I guess I will try sending Google another email about it. Maybe if I keep at them, they will answer my questions. As someone mentioned earlier, I doubt that even someone working for Google could explain it. They might be able to fix it but I doubt they could explain it unless I have developed the biggest blind spot in the world.
Really, there aren't *that* many legitimate reasons for a popular site to suddenly get banned.
There is another way of doing it, I've tried that with fairly good result.
Replace your old site with one single page. On this page, link to many authorities in your field (20-30 or so). Put these links at the bottom of the page, make them same color as background if you wish, you are not bothered by being listed by Google here. In fact you couldn't care less if they ban the site again.
In the upper visible screen area of the page - put one big JPEG picture saying something like:
"Site has moved - read all about exiting new gizmos HERE"
Link the JPEG to your new site.
User sees "Oops, click here to get to the site".
Google sees "link page with lots of stuff, one of them being your new site". Dilutes bad karma. Do it with CSS so the authority links come first in the HTML but last (visibly) to a human user.
Variations: Make it more pictures so many other pictures link to some authority site. Make sure these pictures are very bland, maybe even squares of same color as background. This makes your linked pic stand out less to Google.
Variation no 2 (slight risk): Make this page REALLY black hat. Use everything forbidden, who cares. Add another 50 of these pages, all totally black hat. All linking to a page on your new site but also to a LOT of other stuff. You will get 50-80% click-through from users who arrive via a search engine and probably near 100% from old users accessing the old site directly. Risk is that someone complains to Google who then decides to ban the new site as well.
I'm not sure if I would do any of that but I do appreciate you sharing your knowledge with me. It certainly gave me a lot to think about.
It sounds like you have some experience with situations like these. Do you have any suggestions as to what could have caused this to happen?
Is your page rank greyed out? The pr on mine is not greyed out which makes me wonder if it is a glitch?
Analytics is saying that I have an error on the sitemap, but honestly is that enough to get it banned?

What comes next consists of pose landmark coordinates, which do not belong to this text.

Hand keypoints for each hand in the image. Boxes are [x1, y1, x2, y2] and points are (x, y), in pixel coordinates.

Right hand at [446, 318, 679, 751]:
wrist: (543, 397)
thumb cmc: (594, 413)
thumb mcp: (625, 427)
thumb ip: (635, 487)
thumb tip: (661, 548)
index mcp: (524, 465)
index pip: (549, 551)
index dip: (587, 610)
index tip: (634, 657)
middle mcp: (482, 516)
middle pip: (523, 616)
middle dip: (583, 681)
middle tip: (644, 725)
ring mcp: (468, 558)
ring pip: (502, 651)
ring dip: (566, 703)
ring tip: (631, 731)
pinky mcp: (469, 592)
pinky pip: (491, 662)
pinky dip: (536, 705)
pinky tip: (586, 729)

I am going to look into the hijacking possibility, but if that were the case, I wouldn't have been seeing *any* traffic from Google, correct? I have seen quite a bit up until the past few days. Now we are completely de-listed.

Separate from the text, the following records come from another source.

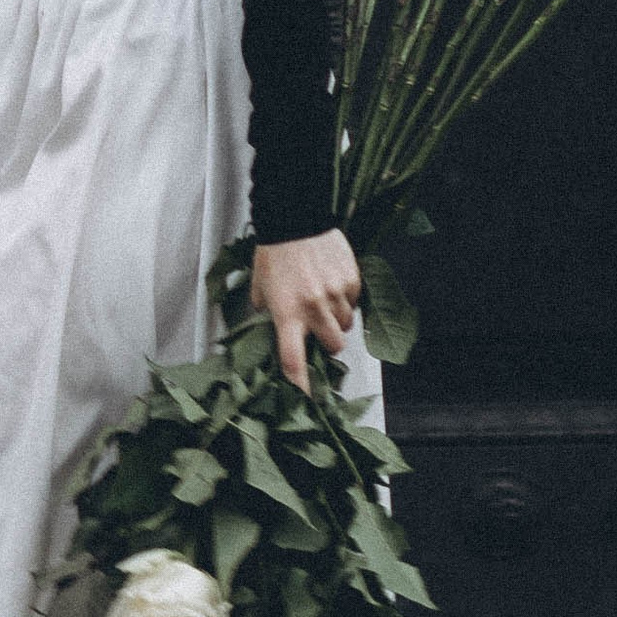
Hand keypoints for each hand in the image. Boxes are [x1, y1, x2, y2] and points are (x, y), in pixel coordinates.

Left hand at [251, 227, 362, 389]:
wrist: (297, 216)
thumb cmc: (274, 251)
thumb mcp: (260, 287)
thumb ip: (268, 312)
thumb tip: (273, 329)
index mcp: (287, 313)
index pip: (293, 358)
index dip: (299, 383)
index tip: (304, 399)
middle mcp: (313, 308)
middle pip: (333, 347)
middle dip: (328, 343)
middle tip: (318, 328)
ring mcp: (335, 295)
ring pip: (347, 326)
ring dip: (337, 320)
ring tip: (323, 298)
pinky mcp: (352, 281)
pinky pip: (355, 303)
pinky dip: (346, 299)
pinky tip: (332, 282)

I'm not sure if it would show right away though if you lost your PR. Wouldn't we have to wait until the next PR update to know for sure?
Like you, I suspect that this is some kind of glitch and I don't think your sitemap has anything to do with it. Never-the-less, I would fix it if you can. Have you had a sitemap up for very long? I'm sure my problem isn't related to that because I didn't put one up until this problem surfaced.

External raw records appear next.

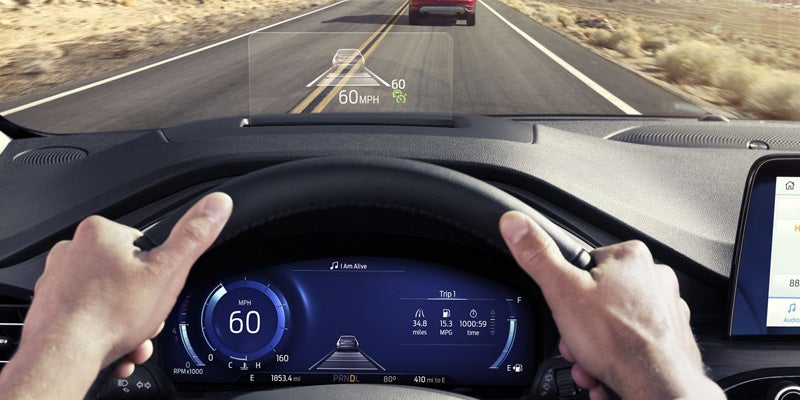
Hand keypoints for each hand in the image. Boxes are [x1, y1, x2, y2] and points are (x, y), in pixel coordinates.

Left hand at [0, 192, 231, 399]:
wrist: (64, 355)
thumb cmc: (107, 314)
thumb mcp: (167, 272)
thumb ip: (193, 237)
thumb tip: (216, 205)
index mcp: (101, 233)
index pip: (143, 246)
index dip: (158, 273)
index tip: (156, 290)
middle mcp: (73, 250)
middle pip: (126, 274)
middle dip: (141, 303)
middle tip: (144, 318)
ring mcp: (58, 279)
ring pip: (107, 298)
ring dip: (125, 321)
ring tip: (129, 338)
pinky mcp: (50, 305)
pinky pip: (87, 314)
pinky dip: (103, 330)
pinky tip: (112, 344)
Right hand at [498, 211, 723, 399]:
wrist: (657, 385)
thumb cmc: (619, 340)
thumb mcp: (562, 290)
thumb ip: (538, 255)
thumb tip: (516, 224)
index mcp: (630, 258)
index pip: (586, 265)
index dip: (568, 292)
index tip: (566, 309)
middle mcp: (654, 277)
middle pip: (599, 298)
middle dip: (580, 326)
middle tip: (575, 340)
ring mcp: (666, 308)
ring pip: (615, 323)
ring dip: (595, 345)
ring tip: (591, 359)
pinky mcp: (671, 335)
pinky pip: (634, 342)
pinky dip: (617, 357)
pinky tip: (607, 368)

Do you have a Webmaster tools account? If so, does it show any errors when crawling your site?
Ever since we had a proxy hijack many pages never reapeared in GWT. And the latest Google.com site: query shows that many pages are totally gone awol again.
It's like we are penalized now for what others did to us long time ago.
You may be in the same situation. I too went through the process of checking our servers, hired security experts and everything, found nothing.
In reality, any page on the site is directly accessible from any other page. I wonder if that could actually be a contributing factor? Do any of you use a similar navigation system? (Mine uses Javascript and divs to make it possible.)
Google does now "look at" some javascript, but only as text. It does not execute that script -- so if your site's internal linking depends on javascript for the user to see it, then googlebot doesn't really see it either, at least not as links.
Javascript is client-side, executed on the client's end. Turn off javascript and see what your pages look like. That's a lot like what a spider would see.
Even if it did, when Javascript is disabled the navigation works like a bread crub style navagation.